After a toe-curling kiss during the office Christmas Party, Katie Chandler seems to have finally caught her prince. That is, until her fairy godmother, Ethelinda, shows up to lend a hand. Her idea of help is to throw roadblocks in the path of true love in an effort to give Owen the chance to rescue his lady from certain peril. Katie is a modern girl and would rather save herself, thank you very much, and she wants Ethelinda to get her wand out of her business so Owen has a chance to repeat the magical kiss.
However, the road to true love never did run smoothly, and Magic, Spells, and Illusions, Inc.’s arch-nemesis, Idris, is still up to no good. His girlfriend, Katie’s ex-best friend Ari, has escaped, and it’s up to Katie and Owen to recapture Ari and Idris before they have the opportunity to wreak havoc on New York City. Add in a trip to meet Owen’s parents for Christmas, find the perfect outfit for New Year’s Eve, and keep New Yorkers in the dark about the existence of magic, and Katie definitely has her hands full.
Damsel Under Stress, Shanna Swendson’s third novel in her series of “Fairy Tales for Modern Times,” commences immediately after the events Once Upon Stilettos.
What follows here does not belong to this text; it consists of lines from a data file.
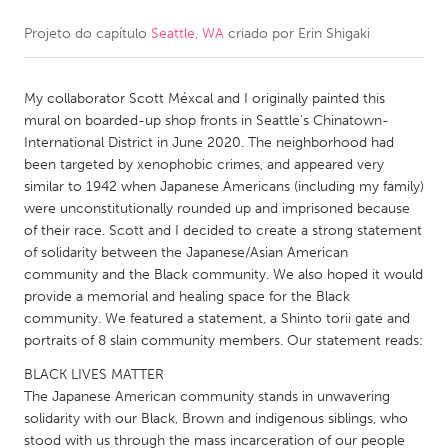
Projeto do capítulo
Seattle, WA
criado por
Erin Shigaki
CANADA
Amherstburg
Kingston
My collaborator Scott Méxcal and I originally painted this
Kitchener-Waterloo
New Glasgow
mural on boarded-up shop fronts in Seattle's Chinatown-
Newmarket
Ottawa
International District in June 2020. The neighborhood had
been targeted by xenophobic crimes, and appeared very
South Shore
Toronto
similar to 1942 when Japanese Americans (including my family)
were unconstitutionally rounded up and imprisoned because
of their race. Scott and I decided to create a strong statement
MALAYSIA
of solidarity between the Japanese/Asian American
Kuala Lumpur
community and the Black community. We also hoped it would
provide a memorial and healing space for the Black
community. We featured a statement, a Shinto torii gate and
NETHERLANDS
portraits of 8 slain community members. Our statement reads:
Leiden
Rotterdam
BLACK LIVES MATTER
Utrecht
The Japanese American community stands in unwavering
solidarity with our Black, Brown and indigenous siblings, who
stood with us through the mass incarceration of our people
Katie, the magically-immune heroine, has barely had a chance to catch her breath and enjoy her budding relationship with Owen when, once again, chaos erupts all around her. Clever writing, in-depth plot development and zany fun are what help Swendson’s novels stand out from the pack, and Damsel Under Stress is no exception. Each novel provides just enough hints to illustrate that each is a building block within a larger story arc.
While zany fun is definitely an important part of Swendson’s novels, readers may notice that she has toned things down a bit in Damsel Under Stress. Players who border on being caricatures in previous offerings are explored in more detail, most notably Owen’s friend Rod. Swendson stays true to the nature of her characters even though they are in magical situations. The budding romance between Katie and Owen is handled respectfully and within the personalities she took the time to outline in the first two novels. Katie, a small town girl from Texas, longs for the relationship to develop but doesn’t throw herself at Owen, allowing him to take the lead. Owen, terminally shy and way too handsome for his own good, is at heart an old-fashioned guy and, even when Katie has to stay in his home for her own protection, a true gentleman.
The cover art and “fairy tale” elements may cause some critics and booksellers to dismiss Swendson’s work as just another part of the current paranormal craze. To do so would be a serious flaw; hidden within the fun are all the hallmarks of a stellar writer who has barely found her legs, let alone hit her stride.